Agner Erlang and the Mathematics of Telecommunication Traffic

Agner Erlang (1878-1927)

Agner Krarup Erlang (1878-1927)

On January 1, 1878, Danish mathematician, statistician and engineer Agner Krarup Erlang was born, who invented the fields of traffic engineering and queueing theory. He developed mathematical theories applying the theory of probability, while working for the Copenhagen Telephone Company. He provided significant insights for planning the operation of automatic telephone exchanges that proved so useful that his formulas were used by telephone companies in other countries.
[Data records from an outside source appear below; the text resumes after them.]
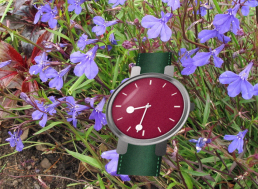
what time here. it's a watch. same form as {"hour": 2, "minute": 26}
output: {"hour": 8, "minute": 32}
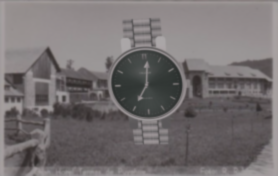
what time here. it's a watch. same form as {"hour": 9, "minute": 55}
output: {"hour": 7, "minute": 1}
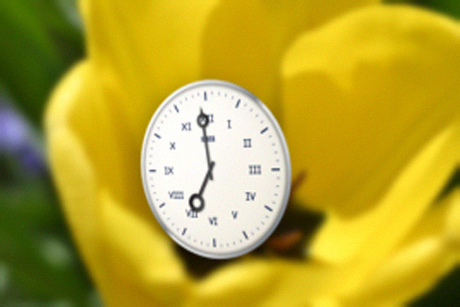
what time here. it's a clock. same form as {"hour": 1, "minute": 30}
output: {"hour": 6, "minute": 59}
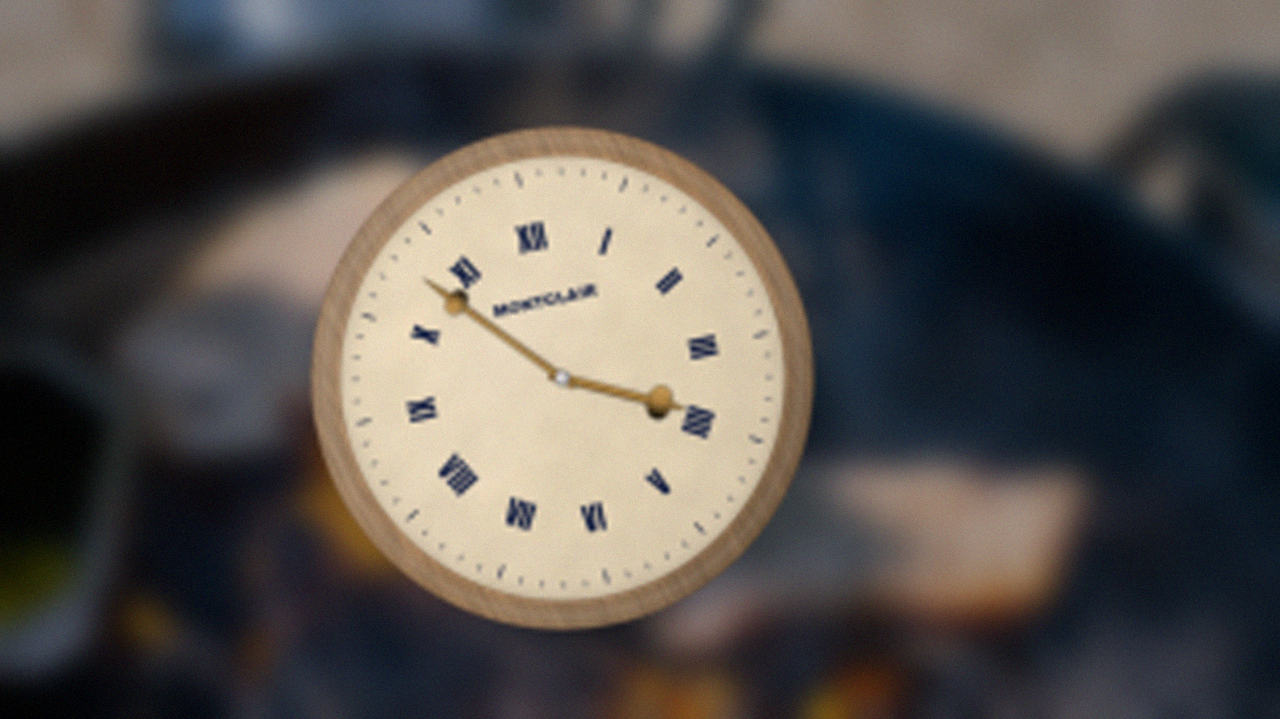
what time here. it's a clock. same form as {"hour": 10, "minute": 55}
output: {"hour": 3, "minute": 53}
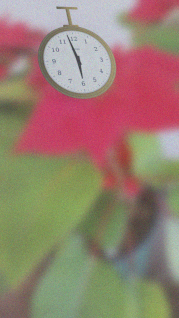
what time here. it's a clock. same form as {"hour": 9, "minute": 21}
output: {"hour": 5, "minute": 58}
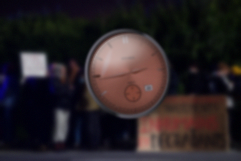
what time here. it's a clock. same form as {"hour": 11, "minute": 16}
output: {"hour": 2, "minute": 44}
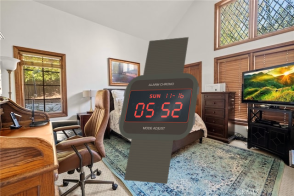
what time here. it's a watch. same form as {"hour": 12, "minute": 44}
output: {"hour": 5, "minute": 52}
Agner Erlang – Youth and Education

Agner Erlang was born at Lønborg, near Tarm, in Jutland to Hans Nielsen Erlang, a schoolmaster and parish clerk, and Magdalene Krarup, who came from an ecclesiastical family but was descended from the mathematician Thomas Fincke. Agner was a bright child, learning quickly and having an excellent memory.[2] After his primary education, he was tutored at home by his father and another teacher from his father’s school. At age 14, he passed the Preliminary Examination of the University of Copenhagen with distinction, after receiving dispensation to take it because he was younger than the usual minimum age. For the next two years he taught alongside his father.

A distant relative provided free board and lodging, and Erlang prepared for and took the University of Copenhagen entrance examination in 1896, and passed with distinction. He won a scholarship to the University and majored in mathematics, and also studied astronomy, physics and chemistry. He graduated in 1901 with an MA and over the next 7 years taught at several schools. During this time he kept up his interest in mathematics, and he received an award in 1904 for an essay on Huygens‘ solution of infinitesimal problems which he submitted to the University of Copenhagen.[7]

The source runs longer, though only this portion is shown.